Après la sombre love story de Two Lovers, James Gray retrouve encore Joaquin Phoenix (pour la 4e fois en 5 films) pour un mélodrame crépusculaire mené par Marion Cotillard. L’histoire est simple, Ewa une immigrante polonaise va faire la mauvaise rencontre en arrivant sur le sol américain, celle qui lui fera perdre ses illusions sur la terre d’espoir qui lui avait été promis. Mais à travers ce récit, c’est encore tout le cinéma de James Gray qui s’offre au spectateur, sous un nouvel angle, plus féminin, plus sensible mais toujours aussi noir.
En effet, avec the Immigrant, le réalisateur qui nous avait offert la Nuit nous appartient, réalise un vrai mélodrame à l’ancienne dans lequel son héroïne va s’attirer toutes les peines du mondes. Toujours à la limite de ce qui pourrait rendre son film ridiculement larmoyant, il réussit heureusement à nous embarquer dans une histoire sombre grâce à une mise en scène sobre et posée avec de superbes images mais aussi et surtout grâce à deux personnages passionnants.

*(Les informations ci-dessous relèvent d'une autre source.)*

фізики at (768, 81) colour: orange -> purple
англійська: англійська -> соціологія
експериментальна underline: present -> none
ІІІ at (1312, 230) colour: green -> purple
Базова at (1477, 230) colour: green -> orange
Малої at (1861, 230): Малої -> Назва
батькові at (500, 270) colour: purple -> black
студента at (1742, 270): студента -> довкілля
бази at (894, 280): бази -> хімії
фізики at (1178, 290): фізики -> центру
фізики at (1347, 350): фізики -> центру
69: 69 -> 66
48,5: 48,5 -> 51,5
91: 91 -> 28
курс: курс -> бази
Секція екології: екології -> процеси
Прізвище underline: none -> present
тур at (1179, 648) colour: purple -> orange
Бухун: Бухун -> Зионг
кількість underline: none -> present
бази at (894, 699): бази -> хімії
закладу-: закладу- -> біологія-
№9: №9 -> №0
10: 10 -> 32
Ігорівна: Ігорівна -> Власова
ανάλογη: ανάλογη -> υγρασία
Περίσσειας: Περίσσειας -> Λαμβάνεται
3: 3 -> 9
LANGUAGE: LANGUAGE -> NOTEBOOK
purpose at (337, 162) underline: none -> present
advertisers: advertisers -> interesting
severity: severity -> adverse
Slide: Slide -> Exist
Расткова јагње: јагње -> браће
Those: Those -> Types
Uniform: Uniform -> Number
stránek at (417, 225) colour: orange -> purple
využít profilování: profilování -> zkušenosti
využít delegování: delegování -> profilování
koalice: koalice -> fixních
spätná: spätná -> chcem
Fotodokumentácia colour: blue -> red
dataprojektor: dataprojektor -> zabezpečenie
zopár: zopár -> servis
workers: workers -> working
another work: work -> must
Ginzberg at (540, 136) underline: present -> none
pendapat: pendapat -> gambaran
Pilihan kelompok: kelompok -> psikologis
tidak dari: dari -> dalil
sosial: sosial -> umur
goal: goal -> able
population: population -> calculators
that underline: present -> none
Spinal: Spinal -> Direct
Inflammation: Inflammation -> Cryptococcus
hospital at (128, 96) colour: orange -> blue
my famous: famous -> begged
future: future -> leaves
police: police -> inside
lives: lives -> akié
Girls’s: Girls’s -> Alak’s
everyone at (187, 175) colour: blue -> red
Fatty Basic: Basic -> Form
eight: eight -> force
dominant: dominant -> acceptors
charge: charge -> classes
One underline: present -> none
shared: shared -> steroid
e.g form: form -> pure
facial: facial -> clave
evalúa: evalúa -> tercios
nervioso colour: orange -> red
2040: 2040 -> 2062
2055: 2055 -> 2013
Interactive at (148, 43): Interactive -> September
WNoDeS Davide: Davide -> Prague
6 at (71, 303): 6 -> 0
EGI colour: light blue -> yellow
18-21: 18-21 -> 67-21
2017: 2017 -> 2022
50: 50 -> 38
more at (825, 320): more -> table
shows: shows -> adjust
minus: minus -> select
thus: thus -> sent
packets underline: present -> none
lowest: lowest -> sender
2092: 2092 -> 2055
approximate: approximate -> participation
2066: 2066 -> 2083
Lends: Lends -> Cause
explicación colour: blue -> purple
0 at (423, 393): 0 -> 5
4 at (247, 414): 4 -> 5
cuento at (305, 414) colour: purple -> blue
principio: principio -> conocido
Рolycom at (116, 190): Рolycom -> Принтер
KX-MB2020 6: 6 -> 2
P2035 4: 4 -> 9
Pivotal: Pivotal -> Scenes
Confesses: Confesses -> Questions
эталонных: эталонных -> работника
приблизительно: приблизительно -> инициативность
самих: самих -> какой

Car en changeant de genre, James Gray n’oublie pas ce qui fait son cinéma : la cellule familiale, la mafia et surtout des personnages complexes et tragiques, liés par le destin. Ainsi, l’immigrée qui débarque va développer une relation d’amour et de haine avec le personnage de Bruno Weiss qui en fait une prostituée. Et celui-ci, bien qu’amoureux d’elle, ne peut s’empêcher de lui faire du mal, de la trainer dans la boue, profitant de son innocence. Véritable personnage pathétique de tragédie grecque, ses accès de folie ne font que l’enfoncer toujours plus dans la solitude et le désespoir, véritable miroir inversé du parcours d’Ewa qui, elle, va devoir se forger un caractère pour affronter cet homme.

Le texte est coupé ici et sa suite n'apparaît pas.